The ocular tissues could offer a safe harbour for the Zika virus, allowing it to spread from a person who otherwise seems to have recovered from the infection, according to a new study.
American researchers have found that the Zika virus can live in the eyes of mice. Because the immune system is less active in the eye to protect its sensitive tissues, the ocular tissues could be acting as a reservoir for the disease in human patients who have fought off the disease in the rest of their body, Washington University researcher, Professor Michael Diamond, hypothesised.
The study, published in the journal Cell Reports, found the virus in cells in the iris, cornea, retina and optic nerve of the mice seven days after Zika’s introduction elsewhere in the body.
Professor Diamond explained that the next step in the research would be to see whether the same process occurs in humans, and if the virus persists in tissues like the cornea.
“We need to consider whether people with Zika have infectious virus in their eyes and how long it actually persists,” he emphasised.
The presence of live Zika virus in human tears would be a key finding in the ongoing research.

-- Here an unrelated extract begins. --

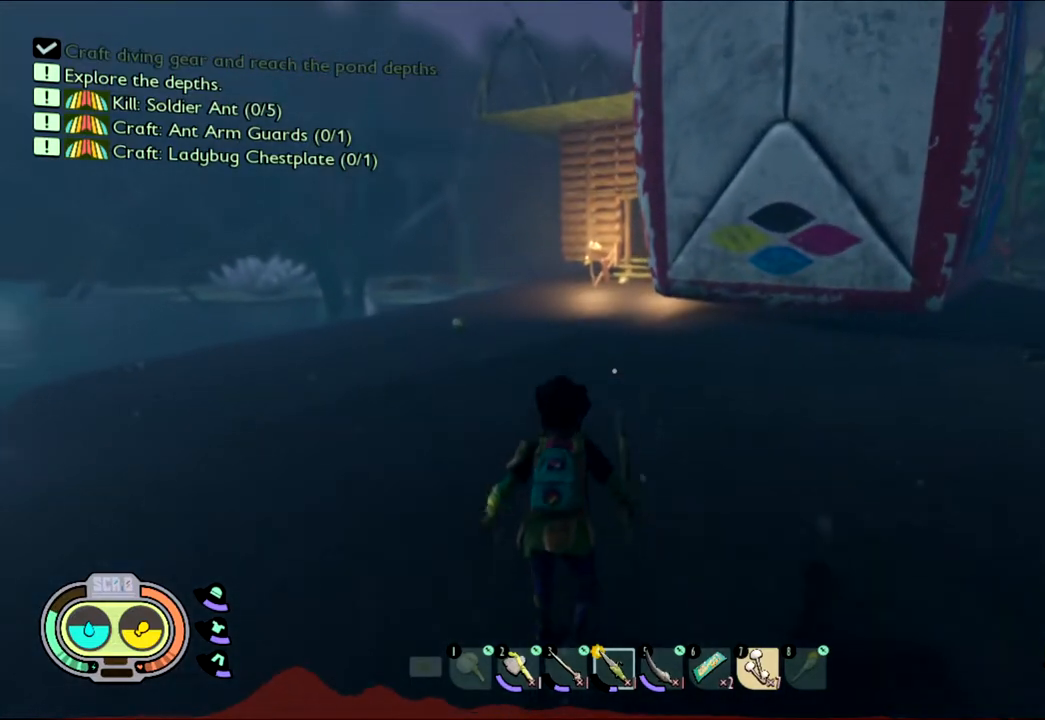
{"keys": ["shift", "w"], "mouse": [], "events": []}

The disease is spreading more quickly than typically happens when passed from person to person through mosquitoes.
Fellow Washington University researcher, Dr Jonathan Miner, highlighted that the virus may also be spreading through tears or other bodily fluids.
He added: “There could be a window of time when tears are highly infectious and people are coming into contact with it [the virus] and able to spread it.”
This could also mean that human tears could be tested for the virus, rather than requiring blood to be drawn, Dr Miner noted.
Previous research has found that Zika infection can significantly alter the developing eyes of foetuses, as well as their brains.